# Visa Run to Oman from Abu Dhabi



## SuryC (May 16, 2010)

Moderators please delete my other thread in the UAE forum instead. Since the Dubai forum is more active, thank you


Hello,

I came across this forum when I was trying to find information about doing a visa run to Oman. I hold an American passport and currently staying in Abu Dhabi. My visit visa is about to expire soon, well in about 2 days. I would like to get some detailed information about which border I should enter for Oman. Some people have told me to go to Al Ain since it is closer to Abu Dhabi.

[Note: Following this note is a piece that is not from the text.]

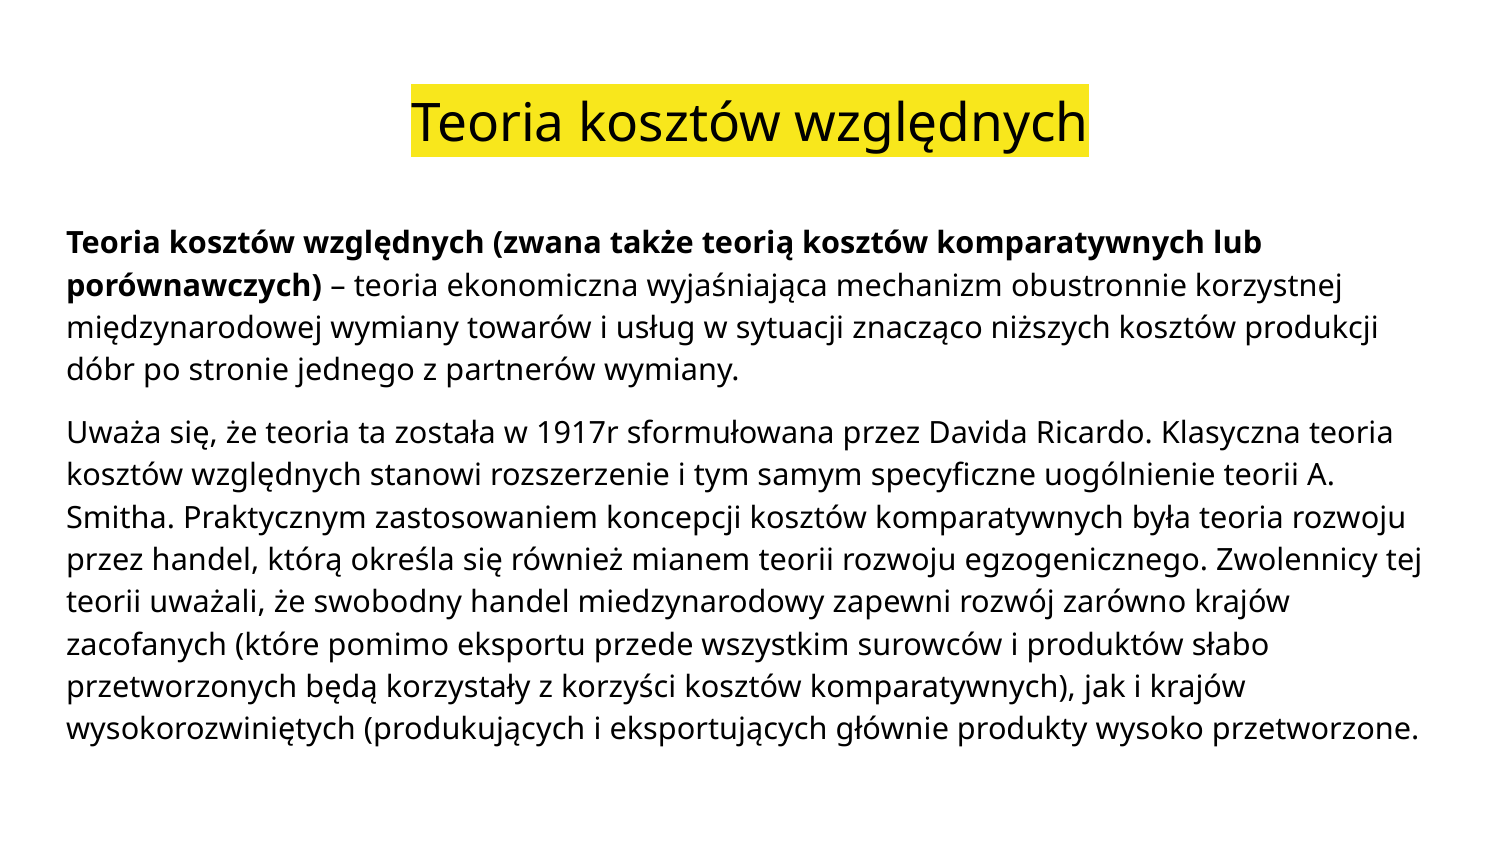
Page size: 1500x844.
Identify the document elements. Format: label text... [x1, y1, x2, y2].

list Teoria kosztów względnych (zwana także teorią kosztów komparatywnych lub porównawczych) – teoria ekonomiczna wyjaśniająca mechanizm obustronnie korzystnej międzynarodowej wymiany towarów i usług w sytuacji znacząco niższych kosztów produkcji dóbr po stronie jednego z partnerów wymiany. Uważa się, że teoria ta została w 1917r sformułowana przez Davida Ricardo. Klasyczna teoria kosztów względnych stanowi rozszerzenie i tym samym specyficzne uogólnienie teorii A. Smitha. Praktycznym zastosowaniem koncepcji kosztów komparatywnych była teoria rozwoju przez handel, którą określa się również mianem teorii rozwoju egzogenicznego. Zwolennicy tej teorii uważali, że swobodny handel miedzynarodowy zapewni rozwój zarówno krajów zacofanych (które pomimo eksportu przede wszystkim surowców i produktów słabo przetworzonych będą korzystały z korzyści kosztów komparatywnych), jak i krajów wysokorozwiniętych (produkujących i eksportujących głównie produkty wysoko przetworzone. [51, 202, 1449, 798]
title Teoria kosztów względnych [51, 72, 1449, 167]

Also if anyone is doing a visa run anytime soon please let me know. All other information is welcomed!

Thank you


----------



## SuryC (May 16, 2010)

47 views and no help??

anyone??


----------



## Jynxgirl (Nov 27, 2009)

I sent you a pm.


----------



## wonderwoman (Nov 14, 2009)

hi i know someone who is living in dubai who went to Hatti from Dubai to have their visa stamped the journey in total is about 5hours not sure how much you will be finned depends on how long you have exceeded your likit hope this helps


----------



## titirangi (Aug 14, 2008)

I have heard the fine is 100dhs per day of overstay.


----------



## SuryC (May 16, 2010)

thanks for the help everyone! From what everyone has told me, it is better for me to go to Hatta since they are use to it over there. I got to prepare myself for a long day tomorrow :/


----------